Decatur Herald & Review

AP Member Exchange

DECATUR, Ill. — Otiyuna Franklin’s experiences as a parent mentor at French Academy have opened her eyes to a career path. She’s working toward becoming a teaching assistant.

“My interest in doing this is because when I was growing up, I didn’t have anybody to push me or help me,” said Franklin, mother of Amir, a first-grader.

Franklin said it’s important for students in kindergarten through third grade to have instilled in their minds the rhythm of math and reading. If that’s done within the first years of school, “they’re going to be, ‘Let me get my work done and go on about my business and then I can have play time,'” she said.

The statewide Parent Mentor Program, which is administered locally by the Decatur Family YMCA, has established two pilot sites in Decatur — French Academy and South Shores School. With the help of parent liaisons at the buildings, Jacqui Hupp, youth development director at the Decatur Family YMCA, and JoDee Crocker, a French Academy parent, recruited parents to agree to come to the school two hours daily to work with the children directly and assist teachers.

The program began in Chicago in 1995 and has grown to 650 classrooms, including Decatur, which is the first community its size to participate. East St. Louis has a similar program, but no other downstate districts, as yet, have been enrolled. If Decatur’s grant is renewed for next year, the program could expand to other schools. The state Legislature allocated $2 million for the program in 2018 through the Illinois State Board of Education.

“The parents are actually working with the teachers on the lessons, hands-on,” Hupp said. “They’re not stapling papers or running back and forth to the bathroom. They’re doing the work and engaging with the kids.”

If the parents complete the training they undergo prior to the program plus 100 hours in the classroom with children, they will receive a $500 stipend. The parents must have a child at the school where they work, but they cannot be in their own child’s classroom.
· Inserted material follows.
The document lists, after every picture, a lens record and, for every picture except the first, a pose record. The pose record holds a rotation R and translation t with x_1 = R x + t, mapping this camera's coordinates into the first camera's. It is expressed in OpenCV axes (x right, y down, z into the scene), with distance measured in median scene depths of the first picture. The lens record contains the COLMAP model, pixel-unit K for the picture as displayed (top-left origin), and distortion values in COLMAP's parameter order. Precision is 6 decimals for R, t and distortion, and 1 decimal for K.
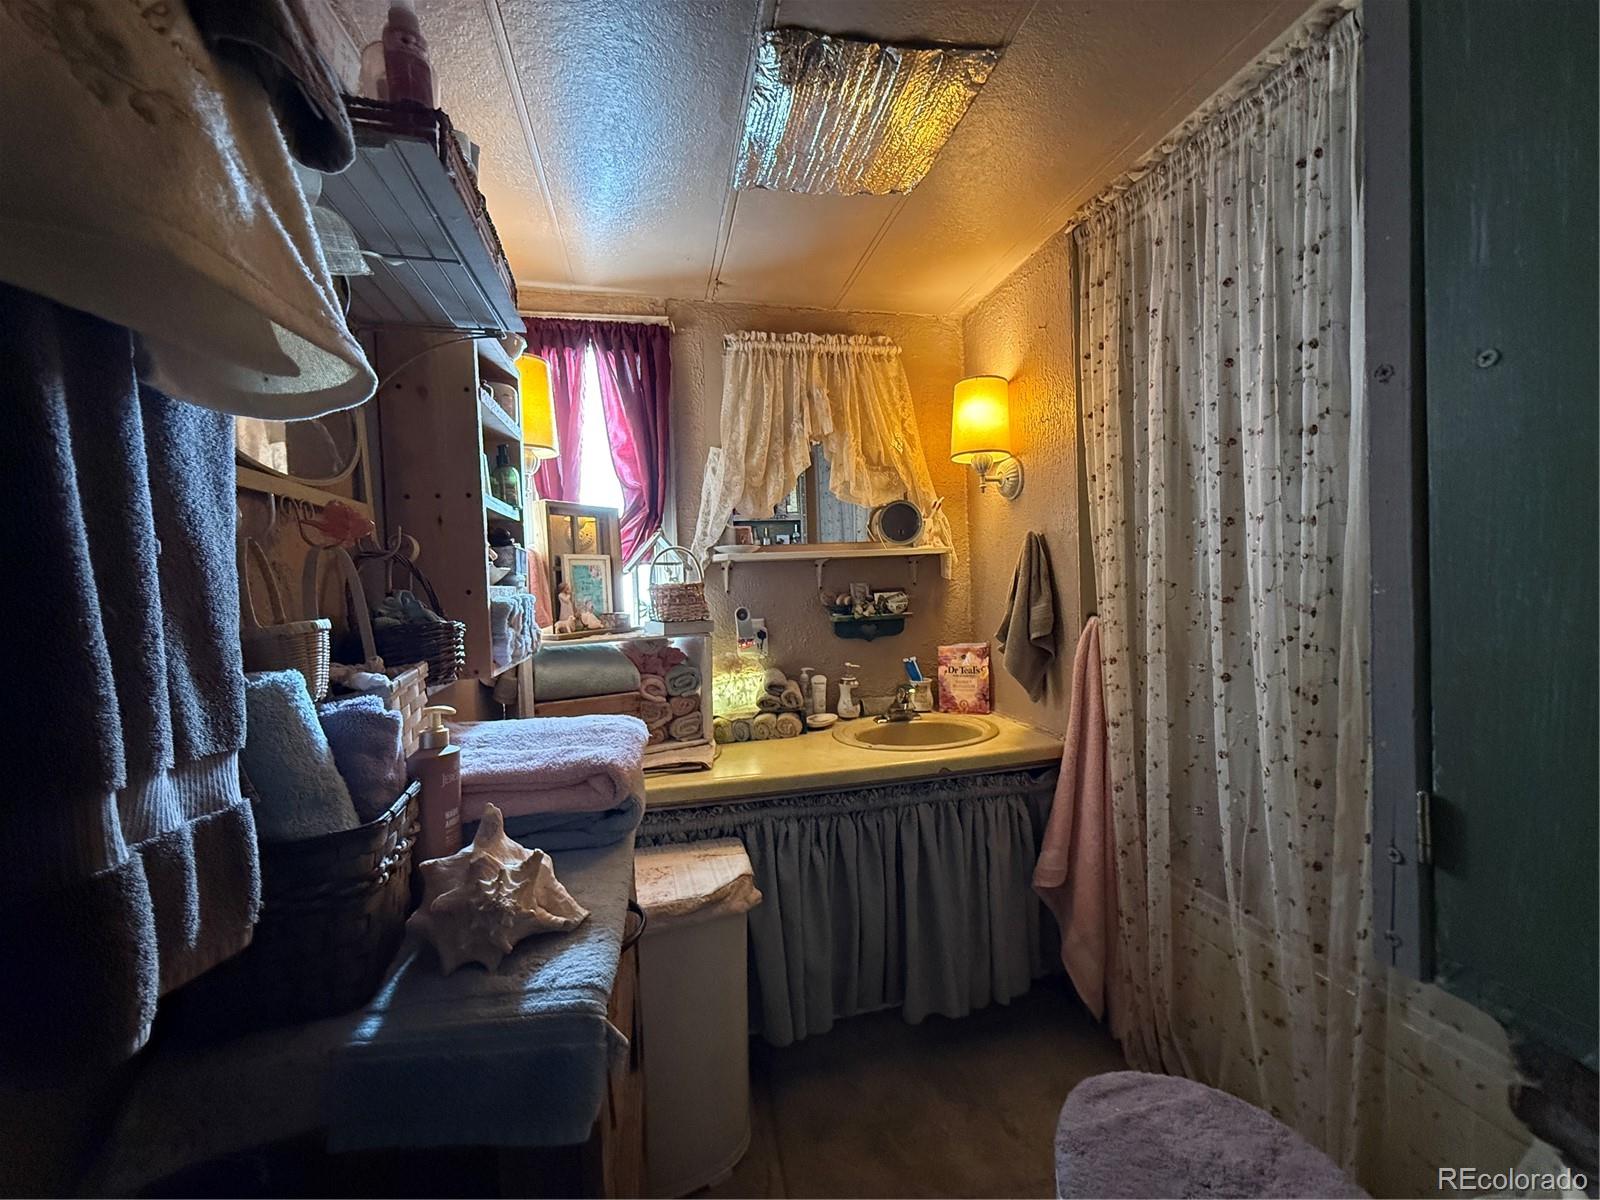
lens RADIAL K [[637.7, 0, 798.9], [0, 637.7, 603.5], [0, 0, 1]] dist [0.000483, -0.000154]
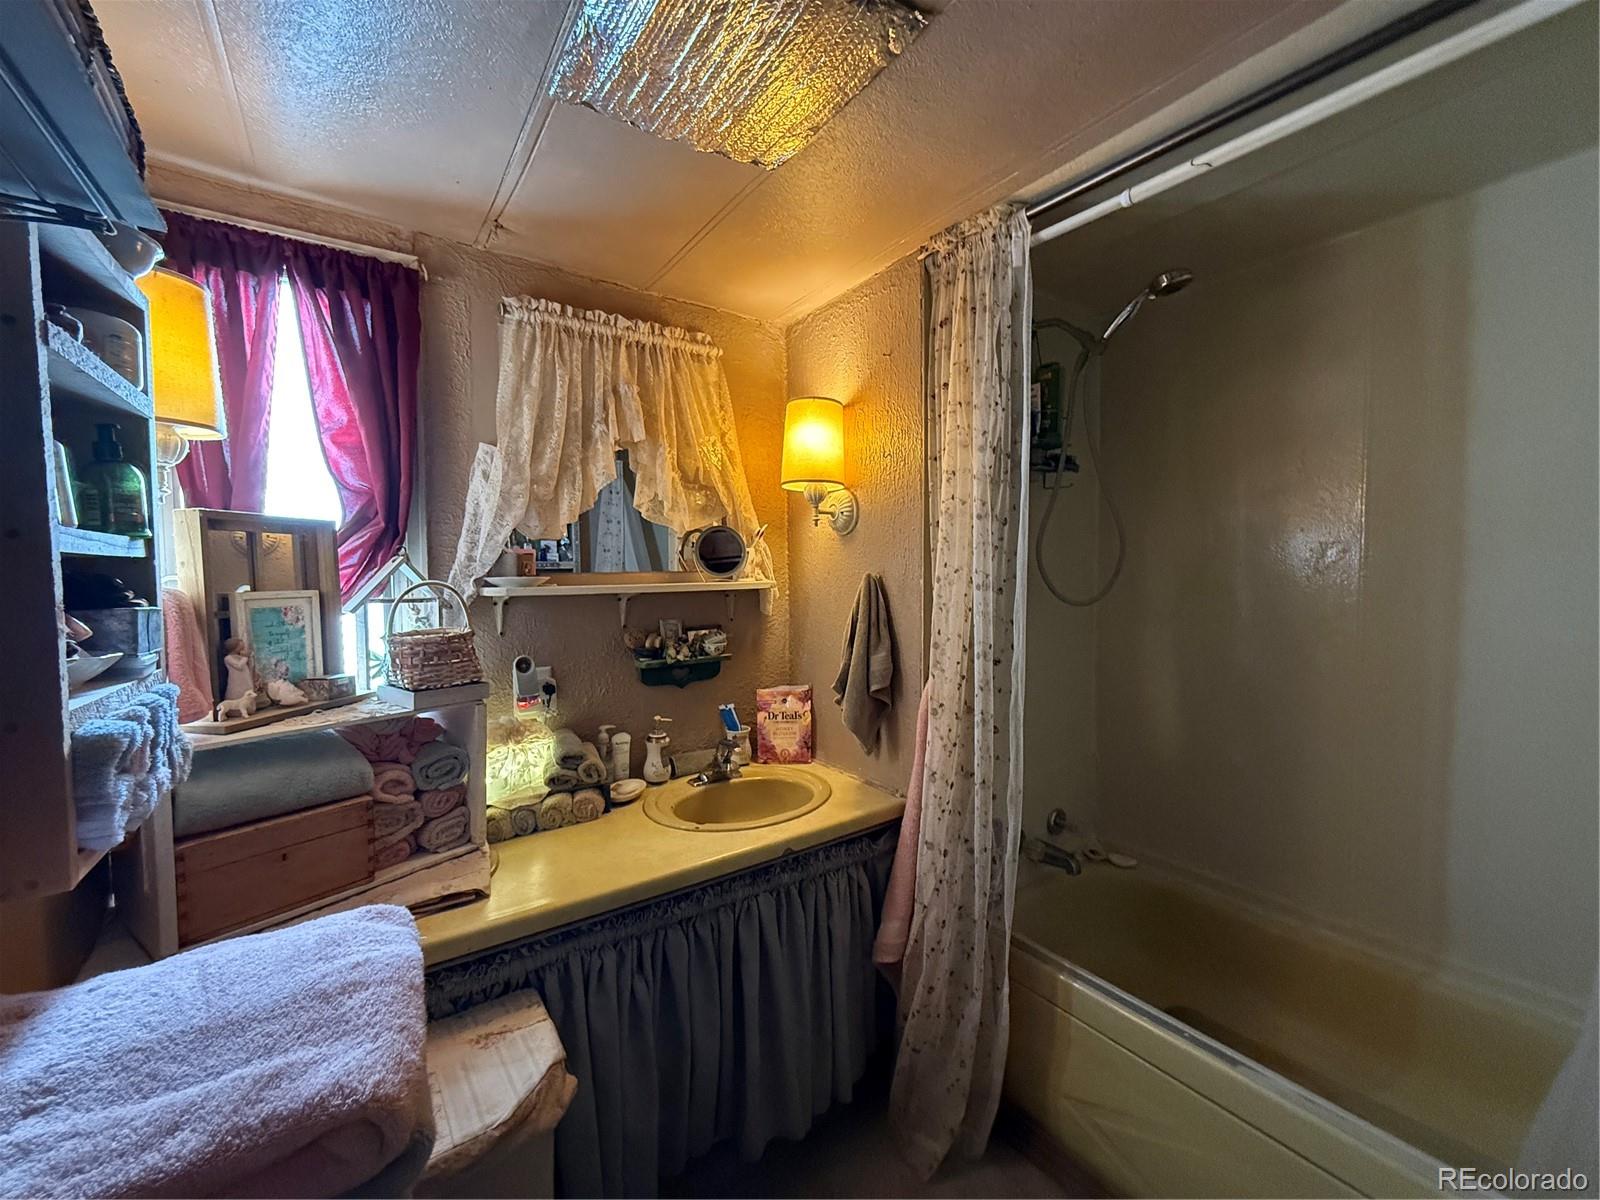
lens RADIAL K [[637.7, 0, 799.4], [0, 637.7, 602.5], [0, 0, 1]] dist [0.000483, -0.000154]
pose [[0.926049, 0.010277, 0.377265, -0.080303], [-0.013258, 0.999898, 0.005306, -0.074633], [-0.377172, -0.009916, 0.926090, 0.180646]]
The process to be accepted is stringent. Parents must pass a tuberculosis test, provide proof of income and a photo identification, participate in all the training sessions — which include weekly workshops in addition to the initial training — and sign an agreement that they will fulfill all the requirements of the program.

“It’s bridging the gap between school and home,” Crocker said. “The teachers understand where the parents are coming from, and the parents understand the school better.”

She said some parents are intimidated about coming to the school for parent-teacher meetings or to volunteer, and the parent mentor program is one way to help them feel comfortable, which is good for their kids, too.

Franklin said her son loves having her in the building, and when he sees her in the hallway, he has to tell her everything he’s been doing all day.

The Crockers have three children at French — Noah, in sixth grade; Kallissa in fourth; and Malachi, a kindergartner. Not only does Crocker help run the program, her husband, Jonathan, is one of the parent mentors.

“I just enjoy being able to help the kids and see them grow and change,” Jonathan Crocker said. “(My role) is to assist the kids with the learning process, do some one-on-one with them so I can help them. We’ll go outside (the classroom) and go through so they’re working one-on-one and not in the big group.”

He said he learned in the training how to ask leading questions to help the child grasp concepts without giving the child the answers. The point is to help children learn to find the answers themselves.

Hupp visits Chicago regularly, where the program started, to get further training, and the more she learns, the more impressed with it she is, she said.

“Of course, it’s all about funding, too,” she said. “They told us to talk to our legislators if we want to expand this beyond the two schools (in Decatur).”